While it came as no surprise that Bridgeport ranked the lowest on this part of the survey - it has the highest housing cost burden, underemployment and obesity rates - Nancy von Euler, vice president of programs for the community foundation, said she was surprised to see Stratford, a seemingly well-off suburb, ranked second lowest in overall well-being.

"I think that came as a surprise," von Euler said. "When we think of the places that have these issues like poverty and others, we tend to think of the cities."

The region's income inequality ranks first in the 100 largest U.S. metro areas. In 2014, the top 5 percent of earners in Fairfield County made an average of $558,970 per year, nearly 18 times the $31,330 that the bottom 20 percent earn.

Despite the issues highlighted by the report, the typical Fairfield County resident reports levels of health and personal well-being that are better than those of the typical U.S. or Connecticut resident.

Fairfield County's death rate is lower than national averages, adult smoking rates are declining and health insurance coverage has dramatically improved, according to the survey. From 2000 to 2014, 100 percent of the net population growth in Fairfield County is attributed to the increase in foreign-born population.

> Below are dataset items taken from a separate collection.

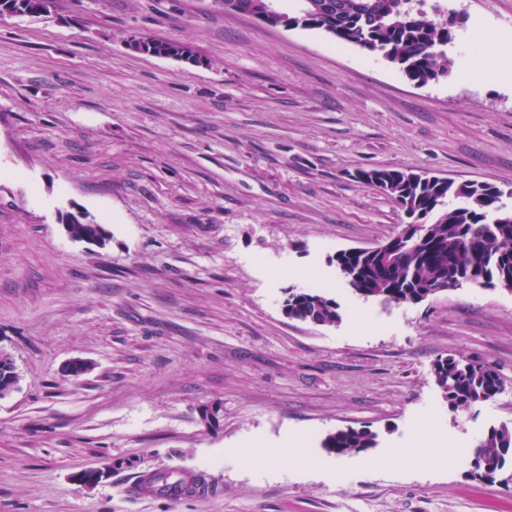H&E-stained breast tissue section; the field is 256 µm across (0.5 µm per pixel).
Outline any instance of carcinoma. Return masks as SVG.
Wrapping results in <instances>:
<instances>
[{
    "label": "carcinoma",
    "instance_id": "cac0c4a2",
    "mask_svg": "<svg viewBox=\"0 0 512 512\" xmlns=\"http://www.w3.org/2000/svg\"><path fill=\"white\" fill-rule=\"evenodd\" d=\"M292 12L296 26L322 30L341 42L379 53L402 66L410 78L427 82L451 72L447 46L452 32L441 18L417 7L423 0H298ZM52 0H0V15L39 16ZM224 9L248 14L262 24L280 26L283 17L270 13L261 0H224ZM134 50L184 61L196 58L191 47L152 38H134ZM357 182L390 197L411 219L407 239L391 243L390 252H341L343 277L354 290L396 304L417 303L463 282L499 285L512 291V213L495 211L501 191L475 182L455 183L422 177L396 169L359 170ZM460 201L445 208L446 199ZM76 241H106L102 224L74 222L66 226ZM288 317L318 325L341 320L338 305L318 291L292 292L286 302ZM435 381L454 408H469L501 391L498 374L474 361L446 358L434 367ZM18 374L9 355L0 353V397L11 392ZM376 445L369 429L350 428L329 435L323 448L340 456L364 452ZM474 478L512 486V427H493L473 449Z\"/></svg>",
    "mask_w": 512,
    "mask_h": 512
}]
</instances>
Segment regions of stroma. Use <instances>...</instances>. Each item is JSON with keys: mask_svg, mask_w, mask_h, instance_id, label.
Listing matches in <instances>:
<instances>
[{"mask_svg": "<svg viewBox=\"0 0 512 512\" xmlns=\"http://www.w3.org/2000/svg\"><path fill=\"white\" fill-rule=\"evenodd\" d=\"M440 7L455 72L476 62L477 32L512 50V0ZM135 37L201 63L136 52ZM371 168L488 183L512 211V84L420 83L224 0L0 16V352L19 376L0 397V512H512V490L470 475L477 441L512 426V292L357 295L337 251L408 222L355 180ZM74 217L106 243L71 239ZM314 290L339 323L284 314L289 292ZM448 357L493 368L500 393L451 408L433 375ZM75 360L91 370L66 376ZM362 426L374 448H323ZM289 442L287 461H239ZM107 458V480L76 482ZM176 467L208 492L133 493L142 472ZM134 50L152 53L159 56H174L179 60L189 61L191 59L198 60L191 47L175 44L168 41L152 38H134L129 43Z\"/></svg>", "mask_w": 512, "mask_h": 512, "instance_id": "35a3bbf8", "label": "stroma"}]
</instances>
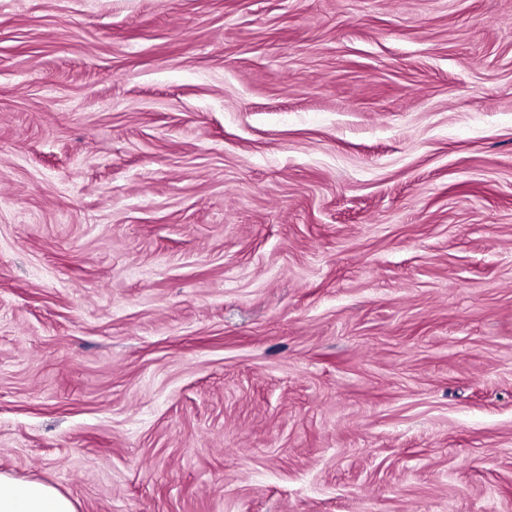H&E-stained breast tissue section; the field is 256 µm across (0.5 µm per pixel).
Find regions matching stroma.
<instances>
[{"instance_id":"obj_1","label":"stroma","mask_w":512,"mask_h":512,"mask_svg":"<svg viewBox=\"0 0 512 512\" xmlns=\"http://www.w3.org/2000/svg\"><path fill=\"white\" fill-rule=\"evenodd\" d=\"M0 472L512 512V0H0Z\"/></svg>"}]
</instances>
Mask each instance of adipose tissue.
I'll return each instance as SVG.
<instances>
[{
	"label": "adipose tissue",
	"mask_w": 512,
	"mask_h": 512,
	"mask_svg": "<svg viewBox=\"0 0 512 512\" xmlns=\"http://www.w3.org/2000/svg\"><path fill=\"white\" fill-rule=\"evenodd\" d=\"M0 512H76L70 498L41 481L0 472Z\"/></svg>",
	"instance_id": "ef3b65f1"
}]
</instances>
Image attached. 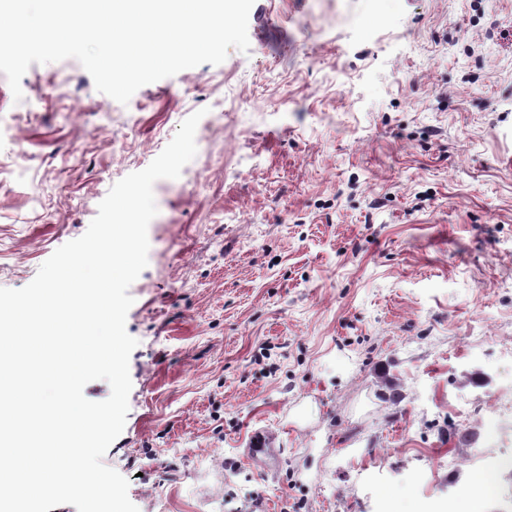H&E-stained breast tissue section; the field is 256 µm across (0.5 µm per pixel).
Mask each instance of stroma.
<instances>
[{
  "instance_id": "obj_1",
  "label": "stroma",
  "mask_w": 512,
  "mask_h": 512,
  "mask_svg": "<svg viewBox=\"0 0 512 512\" xmlns=\"http://www.w3.org/2000/svg\"><path fill=\"white\" fill-rule=\"evenodd\" d=\"M250 49L128 104L73 59L0 73V287L197 110L129 289L103 458L139 512H435L512 457V0H255ZM402 398L382 399L388 387ZM275 432L260 473L248 434ZM244 448V460L262 473L274 470L279 459L278 436L264 428L252 431Z\"/></svg>"
}]
</instances>
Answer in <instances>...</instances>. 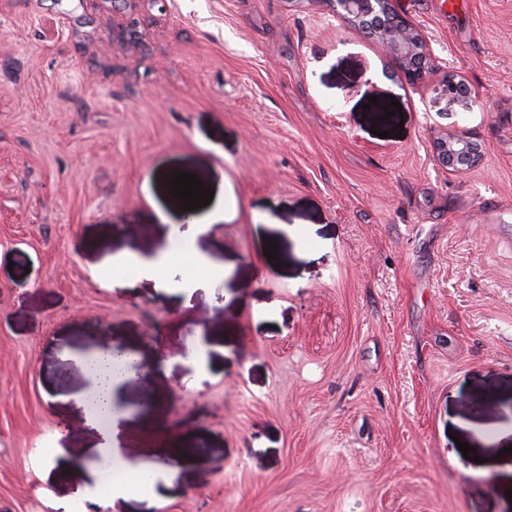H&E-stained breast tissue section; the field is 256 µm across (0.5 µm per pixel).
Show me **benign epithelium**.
Returning <instances> with one entry per match:
<instances>
[{"label":"benign epithelium","mask_w":512,"mask_h":512,"mask_svg":"<svg viewBox=\"0 0 512 512\" xmlns=\"http://www.w3.org/2000/svg\"><path fill=\"white\" fill-rule=\"evenodd\" d=\"M336 14L351 27L375 40L410 84L422 80L435 69V58L419 31L396 10L393 0H330ZM463 79L448 74L433 101L438 112L472 110L475 99L462 93ZM436 162L444 169L466 172L477 167L483 158L482 145L466 130H445L433 140Z\"/></svg>","instance_id":"7a95c632"}]
</instances>
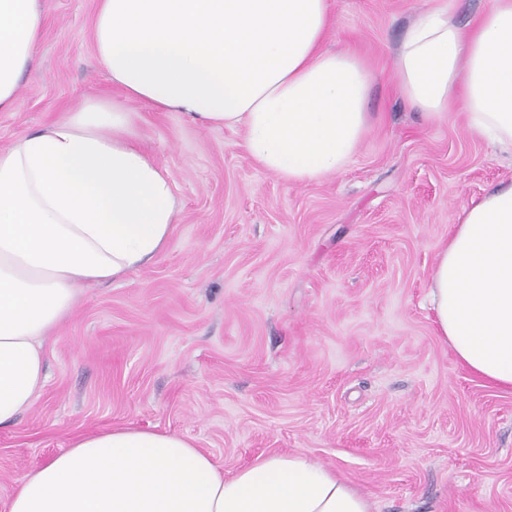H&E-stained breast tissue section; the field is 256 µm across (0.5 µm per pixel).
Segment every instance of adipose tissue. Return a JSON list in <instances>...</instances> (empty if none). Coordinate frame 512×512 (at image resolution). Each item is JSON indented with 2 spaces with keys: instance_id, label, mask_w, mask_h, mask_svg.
Returning <instances> with one entry per match:
<instances>
[{
  "instance_id": "adipose-tissue-1",
  "label": "adipose tissue",
  "mask_w": 512,
  "mask_h": 512,
  "mask_svg": "<svg viewBox=\"0 0 512 512\" xmlns=\"http://www.w3.org/2000/svg\"><path fill=\"white\" fill-rule=\"evenodd\" d=\"M409 27L396 89L427 123L463 116L512 154V0L467 25L445 0ZM42 0H0V112L14 111L42 37ZM329 0H97L98 62L122 101L91 98L0 149V427L46 385L44 344L84 285L124 280L178 218L130 103L240 128L258 166L291 184L337 173L365 138L370 74L325 49ZM438 335L474 376L512 389V181L460 209L430 274ZM7 512H373L332 468L294 452L225 475L181 435L116 427L24 474Z\"/></svg>"
}]
</instances>
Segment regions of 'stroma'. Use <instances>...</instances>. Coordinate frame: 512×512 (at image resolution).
<instances>
[{
	"mask_svg": "<svg viewBox=\"0 0 512 512\" xmlns=\"http://www.w3.org/2000/svg\"><path fill=\"white\" fill-rule=\"evenodd\" d=\"M95 4L43 0L0 149L88 98L120 100ZM330 6L326 46L369 65L376 116L341 172L291 185L246 156L241 131L133 104L178 222L151 264L87 288L46 340L45 389L0 427V512L24 473L114 426L189 436L228 472L302 450L375 512H512V391L461 365L426 303L462 204L512 178V159L398 96L391 59L427 0Z\"/></svg>",
	"mask_w": 512,
	"mask_h": 512,
	"instance_id": "1",
	"label": "stroma"
}]
</instances>
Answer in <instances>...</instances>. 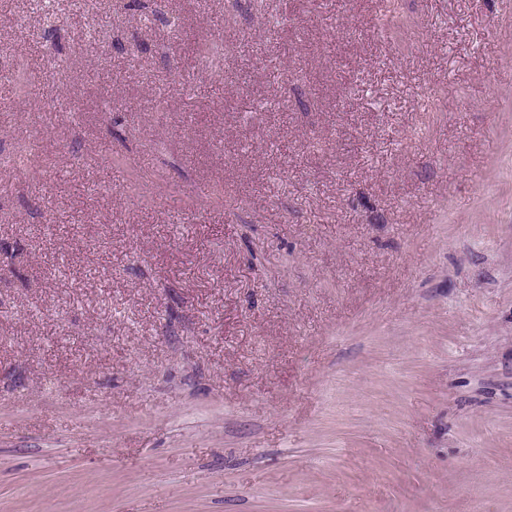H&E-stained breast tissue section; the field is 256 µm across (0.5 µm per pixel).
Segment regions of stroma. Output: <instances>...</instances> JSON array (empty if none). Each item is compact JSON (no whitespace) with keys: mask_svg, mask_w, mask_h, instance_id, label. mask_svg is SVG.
<instances>
[{"mask_svg":"<svg viewBox=\"0 0 512 512\" xmlns=\"http://www.w3.org/2000/svg\"><path fill=\"white\" fill-rule=\"evenodd\" d=\"M68 2L0 10V512H512V0Z\"/></svg>","mask_w":512,"mask_h":512,"instance_id":"35a3bbf8","label":"stroma"}]
</instances>
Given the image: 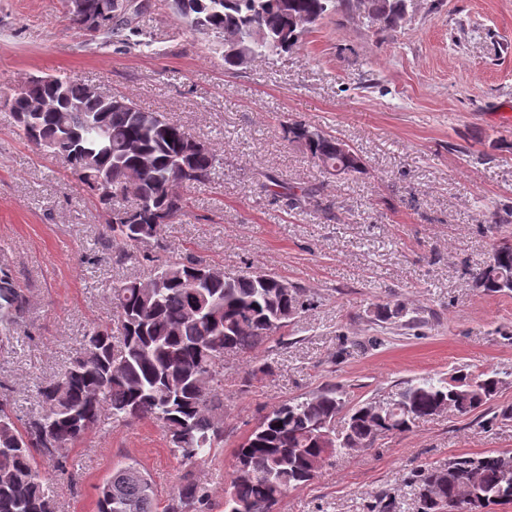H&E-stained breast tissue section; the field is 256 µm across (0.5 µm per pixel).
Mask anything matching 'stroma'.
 Returning <instances> with one entry per match:
<instances>
[{"label": "stroma", "instance_id": "stroma-1", "mask_svg": "<svg viewBox=\"0 0 512 512\" xmlns=\"http://www.w3.org/2000/svg\"><path fill=\"white\" fill-rule=\"evenodd\" d=\"M136 24L150 48L103 45L72 24L65 0H0V99L26 77L68 75L193 129L221 165L209 184L184 189L185 216L162 229L170 255L299 287L306 306L287 336L253 358L224 356V446L194 468L215 489L211 512H224L234 450L258 414L327 385L352 406L460 367L505 381L488 410L445 412L326 461L280 512H378L385 497L416 512L414 469L512 453V414H503L512 411V294H483L470 280L512 239V0H417L381 33L338 13L292 52L232 72L214 37L191 31L164 0ZM294 120L345 141L363 172L326 175L285 140ZM269 176L278 187L261 191ZM292 186L319 187V206L291 207ZM495 213L504 221L492 223ZM100 230L89 189L0 109V268L28 301L16 339L0 342L16 424L40 410L34 382L57 375L90 326L110 320L112 283L153 275L152 263L99 257ZM388 302L420 328L377 320ZM257 361L271 372L252 375ZM67 455L71 471L42 464L62 512H97L99 486L123 462L137 461L163 499L187 470L150 420L101 423Z\"/></svg>", "mask_w": 512, "mask_h": 512}]
</instances>
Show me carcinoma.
<instances>
[{"label": "carcinoma", "mask_w": 512, "mask_h": 512, "mask_svg": "<svg viewBox=\"0 0 512 512\" xmlns=\"http://www.w3.org/2000/svg\"><path fill=\"white\" fill-rule=\"evenodd\" d=\"M104 43H129L139 35L134 19L118 17L114 0H84ZM409 0H370L367 25L392 29ZM190 30L220 39L224 68L239 67L232 40L253 31L251 58L288 53L330 13L350 10V0H167ZM110 95L91 92L71 76L43 77L22 86L6 107L26 140L40 153L62 158L71 174L96 196L104 227L102 250L117 264L155 263L151 285L134 279L112 287L111 321L93 326L82 351L52 380L35 384L40 414L19 427L0 402V512H58L38 459L70 468L63 449L105 420L155 421L170 451L184 464L208 461L224 443V354L249 356L284 333L305 304L299 289L261 270L201 280L209 265L193 256L161 259V228L184 215L180 187L204 186L219 164L201 138L162 119L144 122L136 103L113 108ZM288 139L335 177L362 169V159L340 149L342 141L302 120L288 123ZM119 197L136 200L117 208ZM295 205L318 204L316 190H289ZM479 292L512 293V241H501L472 272ZM0 306V341H10L27 310ZM502 386L494 371L455 372L405 384L379 405L345 408L335 388L293 398L259 415L235 450L236 465L224 486V512H277L289 491L314 479V462L346 449L370 448L387 433L408 431L417 421L450 411L466 416L490 405ZM512 454L458 455L448 468L420 467L412 474L417 512H486L512 501ZM213 489L187 472L168 499L136 461L112 470L100 487L98 512H208Z\"/></svg>", "instance_id": "1"}]
</instances>
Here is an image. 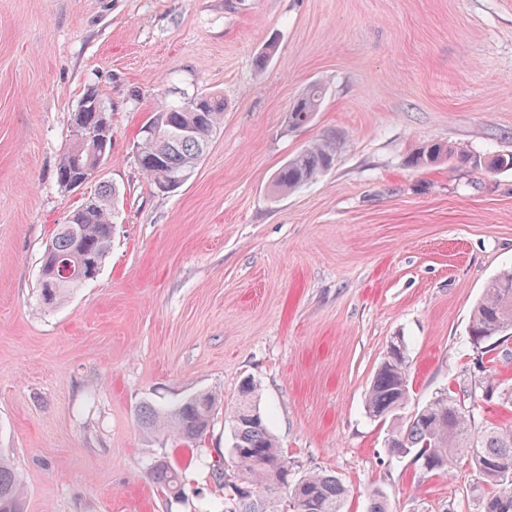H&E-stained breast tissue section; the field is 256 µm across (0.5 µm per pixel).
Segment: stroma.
Here are the masks:
<instances>
[{
	"label": "stroma",
	"instance_id": "35a3bbf8",
	"mask_svg": "<svg viewBox=\"0 0 512 512\" xmlns=\"http://www.w3.org/2000/svg\"><path fill=\"white\" fill-rule=\"evenodd\" d=\"M265 68L256 59L269 41ZM313 125L288 128L311 84ZM112 109L98 178L55 170L87 88ZM224 98L193 177L155 189L136 163L164 104ZM325 135L333 167L286 194L288 157ZM456 157L409 160L430 143ZM512 0H0V456L25 512H216L209 462L231 465L223 408L259 391L293 476L330 472L366 512H476L467 461L426 474L389 454L365 395L394 338L412 406L479 373L466 343L488 280L512 268ZM120 190L98 276L53 309L38 298L57 224L100 183ZM220 394L193 445L151 435L142 403ZM167 460L193 479L163 495Z\"/></svg>",
	"mask_w": 512,
	"mask_h": 512
}]
</instances>
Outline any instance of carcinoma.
Wrapping results in <instances>:
<instances>
[{
  "instance_id": "1",
  "label": "carcinoma",
  "mask_w": 512,
  "mask_h": 512,
  "mask_svg": "<svg viewBox=\"0 0 512 512\" xmlns=\"http://www.w3.org/2000/svg\"><path fill=\"white\" fill-rule=\"evenodd\" d=\"M323 89L313 84L293 102L288 127L295 130L313 123L320 111ZM109 112L97 89L89 88L71 115L72 129L93 125L92 104ZM224 119V98L200 93L180 104L162 106L150 117L153 134L140 132L136 158L142 174L159 187L175 177L191 173L206 152L210 137ZM451 154L433 144L413 158L429 165ZM336 156V142L320 138L302 148L277 170L273 188L278 192L304 187L330 169ZM87 147L77 137L56 168V181L64 190L85 175L83 162ZM116 187L102 185L93 204L83 203L57 226L40 265L39 300L52 308L73 289L98 274L112 246L113 224L117 218ZM512 334V271L490 280L474 307L468 329V344L480 352V379L463 389L442 390L409 417H402L411 389L404 341L391 343L385 361L376 372L367 395V412L378 420L391 418V453L414 454L422 468L451 474L458 459L470 461L485 486L479 498V512H512V426L488 422L477 426L471 406L477 397L490 392L503 404H512V385L496 374L502 339ZM218 397L210 392L195 394L172 409L146 403L138 420L147 430L163 433L190 444L210 428ZM231 422L233 460L237 476L224 477V467L212 464V477L224 489L223 512H345L347 490L329 472H309L296 479L288 495L281 496L288 481V459L277 447L265 415L258 404L256 385L243 380L238 398L225 412ZM150 479L162 490L181 492L183 473L166 461L150 470ZM0 512H23L22 484L10 462L0 458Z\"/></svg>"
}]
</instances>
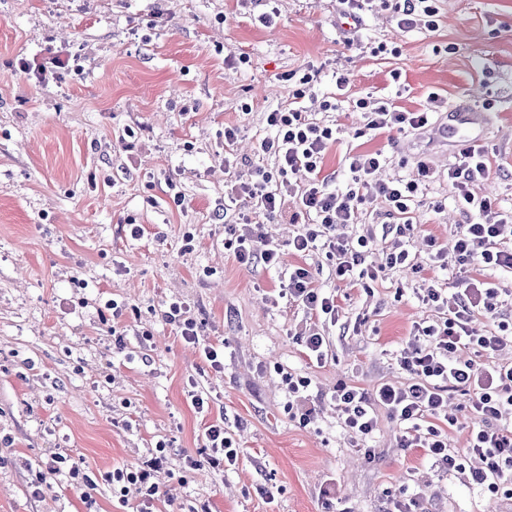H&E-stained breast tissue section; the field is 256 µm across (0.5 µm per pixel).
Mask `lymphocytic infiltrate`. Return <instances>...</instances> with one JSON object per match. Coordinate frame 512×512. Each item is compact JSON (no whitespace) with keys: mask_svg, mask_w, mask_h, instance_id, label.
Wrapping results in <instances>:
<instances>
[{"mask_svg":"<svg viewBox=\"0 0 512 512\" xmlns=\"http://www.w3.org/2000/svg\"><path fill=\"white\" fill-rule=\"evenodd\" d=\"M437 0H339L343 18L359 22L363 11L381 6L391 13L398 27L409 29L424 25L428 31L439 27ZM302 88L294 90L291 104L267 114V124L275 132L270 141H262L263 151L277 159L275 170H257L249 183L233 186L224 194V212L232 226L224 248L238 263L251 266H280L281 248L267 238L257 215L286 218L302 229L289 246L298 256L324 251L337 280L368 286L377 278L368 258L376 240L374 229L354 238L338 236V226L352 223L360 208L374 200L386 204L390 213H410L422 195L433 170L420 165L411 180L396 179L372 183L373 174L384 161L382 152H356L346 158L351 184L344 192L329 187L323 174V161L330 144L336 140L332 127L311 122L298 99ZM356 106L368 113L372 130L419 131L431 125L441 101L430 94L426 105L414 112L396 109L392 103H372L358 99ZM305 171L308 180L297 185L292 177ZM492 170V158L484 143L459 150L448 167V179L456 189L459 209L476 213L480 222L464 225L453 234L448 245H432L426 259L402 240H391L385 250V264L390 268H457L462 272L456 282L458 303L449 306L444 289H424L421 301L440 315L436 323L422 327V341L413 350L402 351L400 368L409 376L403 385L383 384L366 390L339 383L332 398L340 407L345 426L366 446L365 456L373 451L367 443L377 429V412L385 410L403 426L401 445L421 449L435 467L445 472L459 470L464 459L481 462L471 473V480L493 494L512 496V365H488L485 355L497 351L512 340V321H499L496 329L476 332L471 323L476 313H491L488 301L499 293L487 274L494 269H512V244L503 232L512 225V211L493 210L487 198L476 197L472 184L486 180ZM280 297L301 304L322 322H335L339 304L335 293L316 287L309 267L295 265L285 269ZM471 422L467 448L454 453L448 448L446 427L459 420ZM165 442H157L150 459L134 471L105 473L107 483L119 486L121 496L140 495L143 504L154 501L158 490L151 483V473L167 461Z\"/></svg>","mask_w":512,"mask_h":512,"instance_id":"1","label":"lymphocytic infiltrate"}]
</instances>
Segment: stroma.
Returning <instances> with one entry per match:
<instances>
[{
    "instance_id": "stroma-1",
    "label": "stroma",
    "mask_w": 512,
    "mask_h": 512,
    "mask_svg": "<svg viewBox=\"0 0 512 512\" xmlns=\"http://www.w3.org/2000/svg\"><path fill=\"white\" fill-rule=\"evenodd\" d=\"M438 7L430 32L400 29L379 8L346 28L336 0H0V512H86L65 478L35 494L56 453L95 482L96 512H138L139 497L119 501L103 475L137 467L160 440L169 460L154 475L153 512L203 503L211 512H392L401 491L411 512H512V498L471 484L468 472H440L401 447L386 413L374 457L364 458L331 399L342 382H405L396 356L437 318L417 293L447 284V271L422 279L388 269L365 291L331 277L324 254L287 251L296 225L264 219L282 264L307 262L317 287L341 298L317 365L300 342L309 316L279 298L277 273L245 268L224 248L225 187L274 169L259 148L272 135L266 114L298 88L309 118L337 127L323 165L332 189L345 191L352 150H383V181L414 177L418 160L430 161L436 176L405 220L412 247L447 243L470 221L447 177L457 149L433 128L367 130L358 99L411 112L432 92L471 100L493 153L473 192L512 210V0ZM271 11L274 22L260 24ZM58 54L70 60L58 78L20 69ZM310 67L316 81L300 85ZM340 74L349 78L342 92ZM327 100L338 111L324 109ZM230 125L242 161L228 169ZM175 302L199 324L198 343L167 319ZM219 342L220 372L201 355ZM288 372L311 380L310 427L288 414ZM193 388L208 395L207 415L192 406ZM215 422L241 448L223 471L204 462Z\"/></svg>"
}]
</instances>
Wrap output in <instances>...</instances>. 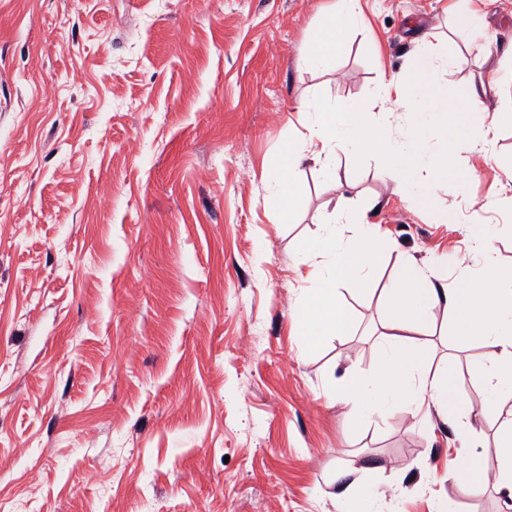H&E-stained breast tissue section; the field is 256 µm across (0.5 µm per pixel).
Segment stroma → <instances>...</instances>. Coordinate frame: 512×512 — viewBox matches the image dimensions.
Wrapping results in <instances>:
<instances>
[{
	"label": "stroma",
	"mask_w": 512,
	"mask_h": 512,
	"mask_svg": "<svg viewBox=\"0 0 512 512\" xmlns=\"http://www.w3.org/2000/svg\"><path fill=\"white\" fill-rule=\"evenodd\" d=\"M335 0H0V512H341L345 470L378 483L375 512H504L448 477L456 430L400 403L349 414L344 366L382 349V288L407 259L449 287L479 270L482 227L512 266V80L489 90L488 155L465 190L430 184L411 205L383 164L337 154L340 180L305 161L279 222L268 179L303 142L299 104L402 78L424 43L489 55L441 70L456 99L512 64V0H360L335 64L303 63ZM348 198L392 247L360 289L353 328L309 347L295 309L315 288L301 241ZM455 215L442 223L443 211ZM338 224V223H337ZM420 337L435 365L486 352L481 337Z\"/></svg>",
	"instance_id": "35a3bbf8"
}]
</instances>
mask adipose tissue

Mark Abraham, executive director of DataHaven, said developing the report allowed local agencies to identify links between the well-being of residents and the places they live.

"Looking beyond typical measures like income levels or unemployment rates, the Community Wellbeing Index reveals a much more uneven distribution of opportunities in areas such as a neighborhood walkability, economic development, public health and education," Abraham said. "The impact that these barriers to opportunity have on overall well-being and happiness will serve as a call to action for many groups working to improve Fairfield County's diverse neighborhoods and towns."